Il ministro indigeno “rabiato”

03 Ott 22

Dispiace rilevare come il ministro “indigeno” si sia “rabiato” per le considerazioni di Repubblica Futura. Ci siamo limitati a commentare una conferenza stampa che entrerà nell’antologia della comunicazione politica mondiale.
Conveniamo con alcune considerazioni del ministro Pedini Amati – a lui piace essere chiamato cosi – come quelle non certo positive riferite al suo governo, ma ci permetta di dire che i destini politici di Repubblica Futura li decidono i cittadini e gli aderenti del movimento.
Se, come dice, 500.000 euro sono troppi per un bagno pubblico, egli stesso può bloccarne la costruzione e destinare i denari al suo ufficio. Non sappiamo poi se andare in affitto a 35.000 euro più spese sarà un buon affare per lo Stato visto che è proprietario di decine di immobili.

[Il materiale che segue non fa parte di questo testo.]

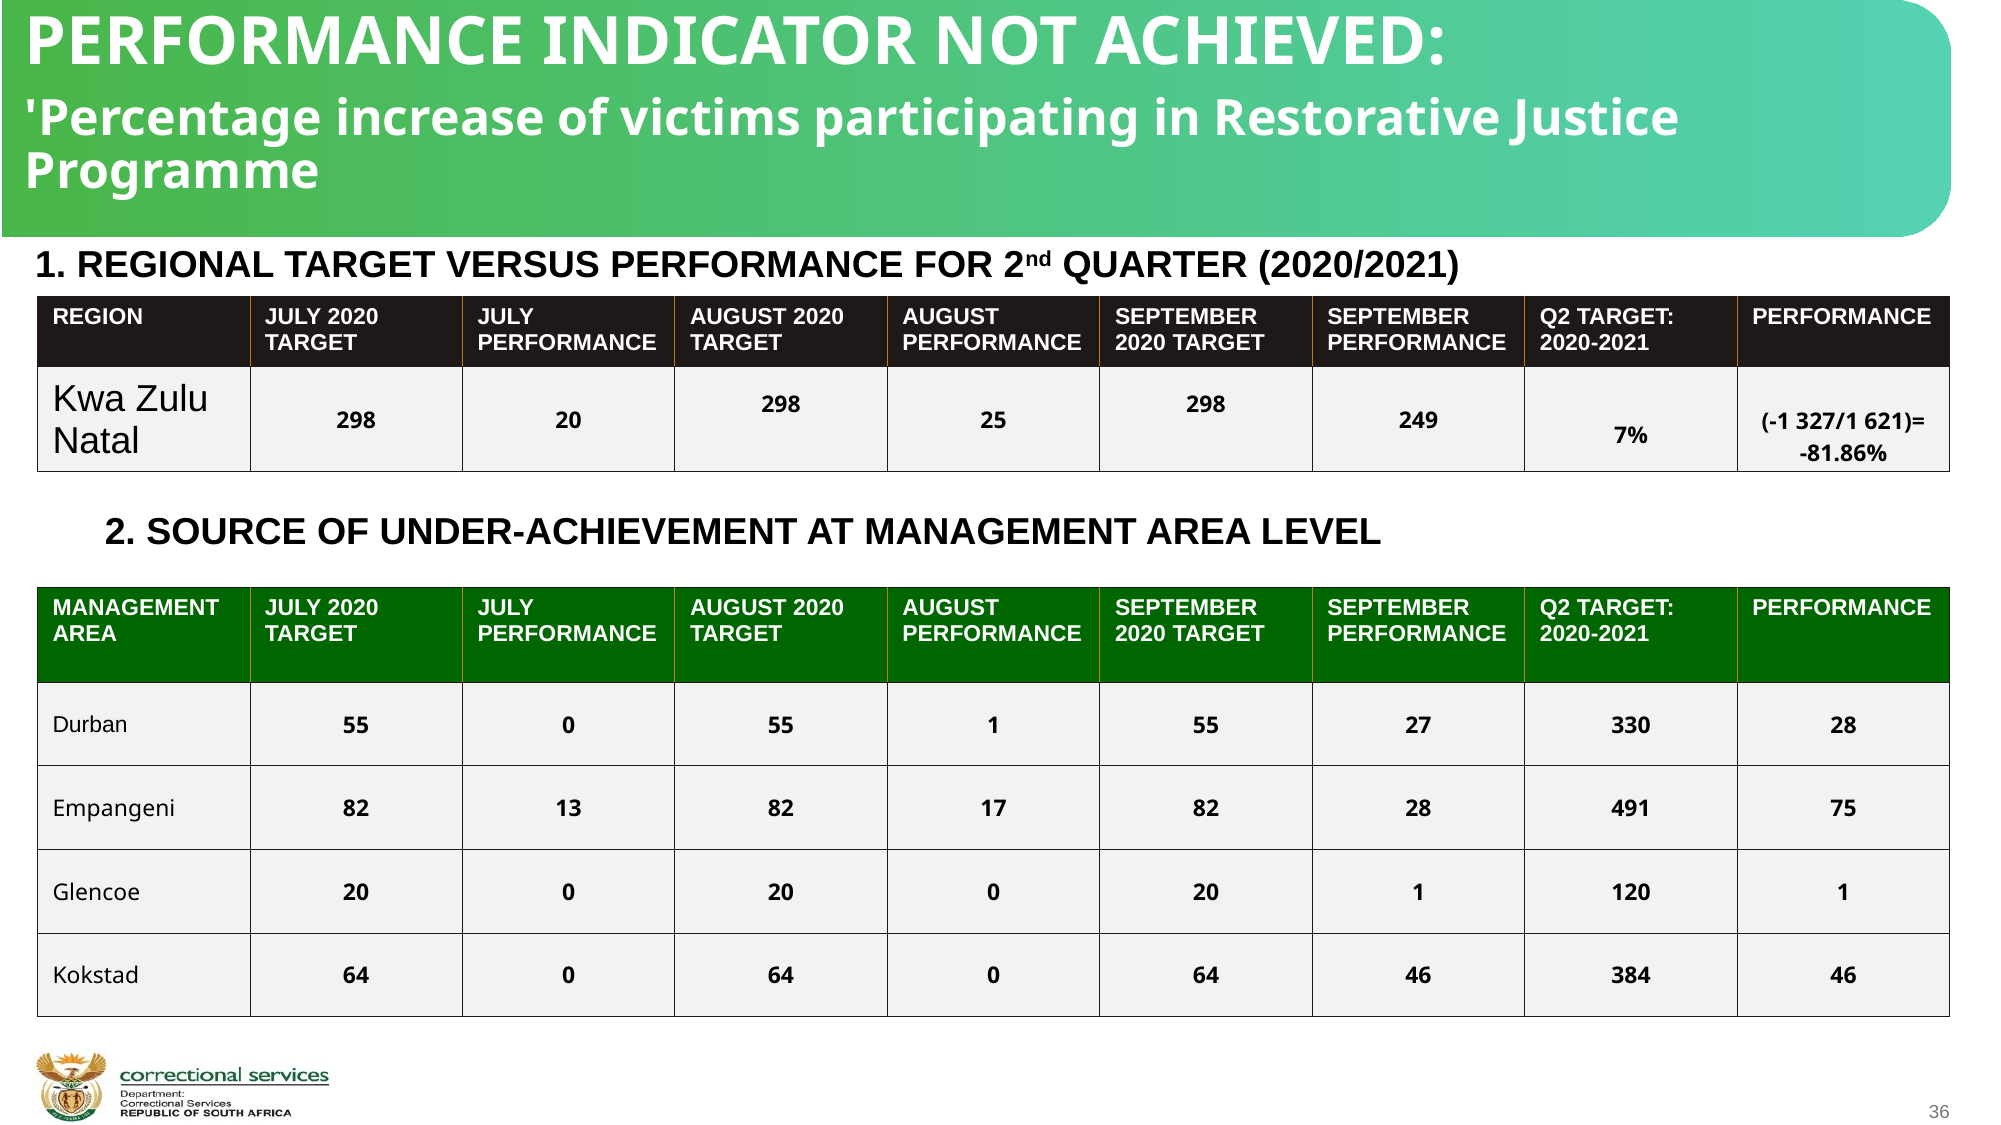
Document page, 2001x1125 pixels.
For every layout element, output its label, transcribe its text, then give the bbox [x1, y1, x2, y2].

Così come ci permettiamo di segnalare a chi ha provato una scarica di adrenalina e di soddisfazione dopo la conferenza stampa, che Pedini Amati siede nella stanza dei bottoni e non è chiaro se in tre anni di governo si è distratto, era sempre in trasferta o ha ricoperto e ricopre il ruolo di arredo politico.
Se non si ha l’umiltà di comprendere che amministrare lo Stato è una cosa seria e che, al netto del dramma del ministro senza sede, i cittadini sono leggermente preoccupati per quanto sta accadendo dentro e fuori San Marino, iniziamo a pensare che qualcuno non sia più con i piedi per terra.
Il temporaneo blackout istituzionale con l’Italia in attesa del nuovo governo; gasdotti che esplodono e nuvole di gas che sorvolano l’Italia; prezzi dell’energia impazziti, tassi d’interesse in aumento e inflazione a due cifre:
piccole cose, dettagli per chi vive il ruolo istituzionale come una proprietà e un privilegio personale ed è impegnato in uno show permanente in cui alza sempre più l’asticella dei fuochi d’artificio.
Alla delegazione del FMI in visita in questo momento a San Marino diciamo, visto che nessuno ha smentito il ministro “indigeno”: state tranquilli, le scuole da noi sono sicure, le banche non sono un colabrodo e prima o poi San Marino farà anche la cartolarizzazione, la riforma delle pensioni e dell’IGR. Pedini Amati, signori del Fondo Monetario, era solo “rabiato” con i colleghi e con un Capitano Reggente.  Lunedì passerà tutto con altri 35.000 euro più le spese.
Un ultimo suggerimento al ministro “indigeno”: perché non ha pensato di trasferirsi momentaneamente al nido del falco? Siccome un noto investitore, forse dopo aver avuto a che fare con lui, ha ben pensato di fuggire a gambe levate, la struttura è vuota e a disposizione.
Infine: per insegnare un po’ di umiltà a chi ormai pare aver perso il contatto con il Paese – e dal momento che i suoi colleghi non hanno voglia di farlo – ci impegneremo a chiedere dettagliatamente conto a Pedini Amati di ogni trasferta, ogni  rimborso, ogni viaggetto ed ogni spesa effettuata nei suoi tre anni di gestione “turistica”. Chissà che non ne vedremo delle belle!